Xilinx has added to the growing number of processors designed for vision AI acceleration with the launch of its Kria system-on-module (SOM) portfolio.
The first product in the family, the Kria K26, specifically targets vision AI applications in smart cities and smart factories.
The release is the latest AI compute resource targeting factory automation, evidence that chip and compute providers now consider manufacturing a sizeable market – Amazon recently launched a cloud service for vision AI in manufacturing.
The Kria K26 SOM is built on top of the Zynq UltraScale+ MPSoC architecture, which features a quad-core Arm Cortex A53 processor, more than 250,000 logic cells, and a H.264/265 video codec. The SOM also features 4GB of DDR4 memory and 245 IOs for connecting to virtually any sensor or interface.
The SOM has 1.4 tera-ops of AI compute, which Xilinx says enables developers to create vision AI applications offering more than three times higher performance at lower latency and power compared to GPU-based SOMs.
In a benchmark test creating a video pipeline running AI to read number plates, the Kria K26 was able to increase performance by 1.5 times compared to a competitive GPU, while consuming 5W of power per video stream (the GPU consumed 7.5W).

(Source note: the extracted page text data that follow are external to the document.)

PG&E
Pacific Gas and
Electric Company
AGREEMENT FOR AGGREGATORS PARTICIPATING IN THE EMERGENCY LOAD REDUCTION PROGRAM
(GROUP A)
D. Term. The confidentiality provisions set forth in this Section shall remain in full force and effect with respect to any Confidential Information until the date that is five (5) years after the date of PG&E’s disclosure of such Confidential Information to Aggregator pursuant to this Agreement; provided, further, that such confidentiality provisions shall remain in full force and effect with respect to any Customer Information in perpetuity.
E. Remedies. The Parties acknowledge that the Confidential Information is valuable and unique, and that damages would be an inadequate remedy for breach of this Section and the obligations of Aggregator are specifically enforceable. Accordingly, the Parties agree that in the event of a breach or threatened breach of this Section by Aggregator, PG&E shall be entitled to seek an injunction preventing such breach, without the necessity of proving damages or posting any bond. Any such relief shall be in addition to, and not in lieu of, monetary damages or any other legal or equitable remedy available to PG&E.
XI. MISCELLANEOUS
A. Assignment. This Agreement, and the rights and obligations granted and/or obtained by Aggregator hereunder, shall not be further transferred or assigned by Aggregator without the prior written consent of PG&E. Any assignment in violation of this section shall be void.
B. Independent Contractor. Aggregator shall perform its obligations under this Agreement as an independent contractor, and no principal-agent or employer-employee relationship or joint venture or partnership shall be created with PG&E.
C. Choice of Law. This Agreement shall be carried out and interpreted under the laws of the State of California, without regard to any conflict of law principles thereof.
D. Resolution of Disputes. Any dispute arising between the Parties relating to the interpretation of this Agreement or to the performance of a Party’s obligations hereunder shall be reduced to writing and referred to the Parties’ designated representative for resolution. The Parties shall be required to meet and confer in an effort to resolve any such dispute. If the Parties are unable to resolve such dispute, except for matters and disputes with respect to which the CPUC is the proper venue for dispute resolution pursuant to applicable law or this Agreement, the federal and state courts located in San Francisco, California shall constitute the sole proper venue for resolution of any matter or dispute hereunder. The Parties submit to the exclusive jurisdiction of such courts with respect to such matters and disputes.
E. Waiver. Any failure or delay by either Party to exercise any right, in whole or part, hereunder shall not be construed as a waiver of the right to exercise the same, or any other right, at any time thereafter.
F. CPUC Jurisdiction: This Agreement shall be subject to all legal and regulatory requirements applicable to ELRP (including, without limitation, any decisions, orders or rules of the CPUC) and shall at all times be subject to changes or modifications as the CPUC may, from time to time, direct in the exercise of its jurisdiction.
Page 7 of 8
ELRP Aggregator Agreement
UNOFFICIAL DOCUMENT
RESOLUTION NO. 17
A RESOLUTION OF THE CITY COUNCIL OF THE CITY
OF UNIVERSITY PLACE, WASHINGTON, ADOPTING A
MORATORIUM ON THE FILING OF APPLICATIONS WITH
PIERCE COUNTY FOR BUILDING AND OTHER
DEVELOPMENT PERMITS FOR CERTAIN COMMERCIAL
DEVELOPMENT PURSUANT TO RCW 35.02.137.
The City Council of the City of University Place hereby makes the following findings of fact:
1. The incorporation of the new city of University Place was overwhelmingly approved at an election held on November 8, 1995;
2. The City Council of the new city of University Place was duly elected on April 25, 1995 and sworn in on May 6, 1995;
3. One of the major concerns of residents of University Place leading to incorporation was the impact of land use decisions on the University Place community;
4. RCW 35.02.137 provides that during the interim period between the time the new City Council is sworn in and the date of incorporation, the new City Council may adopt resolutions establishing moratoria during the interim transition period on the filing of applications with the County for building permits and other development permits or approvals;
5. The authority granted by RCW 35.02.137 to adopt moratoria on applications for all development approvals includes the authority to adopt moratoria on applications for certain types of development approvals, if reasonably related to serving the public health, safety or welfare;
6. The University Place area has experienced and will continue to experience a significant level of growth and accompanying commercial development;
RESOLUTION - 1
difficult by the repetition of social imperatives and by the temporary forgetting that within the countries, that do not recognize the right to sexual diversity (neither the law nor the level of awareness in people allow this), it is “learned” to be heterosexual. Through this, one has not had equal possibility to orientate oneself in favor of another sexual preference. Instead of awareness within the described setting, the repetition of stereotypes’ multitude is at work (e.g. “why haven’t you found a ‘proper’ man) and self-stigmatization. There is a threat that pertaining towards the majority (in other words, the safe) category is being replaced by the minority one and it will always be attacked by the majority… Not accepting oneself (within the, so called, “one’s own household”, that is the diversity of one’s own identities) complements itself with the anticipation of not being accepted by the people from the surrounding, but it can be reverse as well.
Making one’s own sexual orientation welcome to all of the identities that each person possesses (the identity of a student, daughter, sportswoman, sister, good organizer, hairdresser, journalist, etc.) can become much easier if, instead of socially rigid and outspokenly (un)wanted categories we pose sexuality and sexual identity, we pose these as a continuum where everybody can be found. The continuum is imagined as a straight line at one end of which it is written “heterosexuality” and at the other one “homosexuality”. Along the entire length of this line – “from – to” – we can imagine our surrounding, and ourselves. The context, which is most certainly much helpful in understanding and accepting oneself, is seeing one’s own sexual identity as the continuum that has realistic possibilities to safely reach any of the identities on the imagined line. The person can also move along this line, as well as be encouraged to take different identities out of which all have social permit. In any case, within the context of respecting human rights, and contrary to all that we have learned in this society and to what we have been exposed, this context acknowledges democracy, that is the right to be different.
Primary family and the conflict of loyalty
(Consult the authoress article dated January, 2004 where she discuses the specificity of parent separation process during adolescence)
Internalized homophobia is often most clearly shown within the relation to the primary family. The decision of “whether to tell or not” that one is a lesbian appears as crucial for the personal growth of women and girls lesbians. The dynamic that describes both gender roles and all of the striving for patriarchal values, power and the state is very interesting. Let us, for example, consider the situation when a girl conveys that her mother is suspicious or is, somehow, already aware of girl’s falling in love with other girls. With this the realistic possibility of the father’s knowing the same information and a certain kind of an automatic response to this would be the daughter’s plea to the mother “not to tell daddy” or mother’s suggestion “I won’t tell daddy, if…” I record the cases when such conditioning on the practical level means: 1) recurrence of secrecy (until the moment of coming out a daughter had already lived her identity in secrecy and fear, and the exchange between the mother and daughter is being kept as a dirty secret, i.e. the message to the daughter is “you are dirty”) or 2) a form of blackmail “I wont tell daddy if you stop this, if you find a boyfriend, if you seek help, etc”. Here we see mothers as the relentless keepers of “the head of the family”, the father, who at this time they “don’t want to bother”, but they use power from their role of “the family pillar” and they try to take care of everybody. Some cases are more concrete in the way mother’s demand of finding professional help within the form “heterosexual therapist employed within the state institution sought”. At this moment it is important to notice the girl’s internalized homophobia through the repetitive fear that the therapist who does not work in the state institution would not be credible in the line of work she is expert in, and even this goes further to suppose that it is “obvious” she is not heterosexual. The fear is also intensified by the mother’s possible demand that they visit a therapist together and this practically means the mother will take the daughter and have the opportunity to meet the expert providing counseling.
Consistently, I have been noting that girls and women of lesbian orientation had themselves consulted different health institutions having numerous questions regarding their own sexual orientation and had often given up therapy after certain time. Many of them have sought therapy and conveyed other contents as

The machine vision sector is watching closely the advances being made in compute hardware for vision AI. In a discussion during the Embedded World digital show earlier in the year, Olaf Munkelt, managing director of MVTec Software, commented: 'Speed for processing image data is super important, and will be important in the future. Everyone in our vision community is looking at these AI accelerators because they can provide a big benefit.'
He noted that there are many start-ups providing interesting hardware, which can perform 10 or 20 times better than existing GPU hardware from established vendors.
Improvements in performance for running neural networks are being achieved thanks to domain-specific architectures, rather than through chip fabrication. At Embedded World, Jeff Bier, president of the Edge AI and Vision Alliance, and BDTI, said that there are approaching 100 companies now offering processors specialised for deep learning and visual AI. ‘This is very different from what the industry looked like a few years ago,’ he said.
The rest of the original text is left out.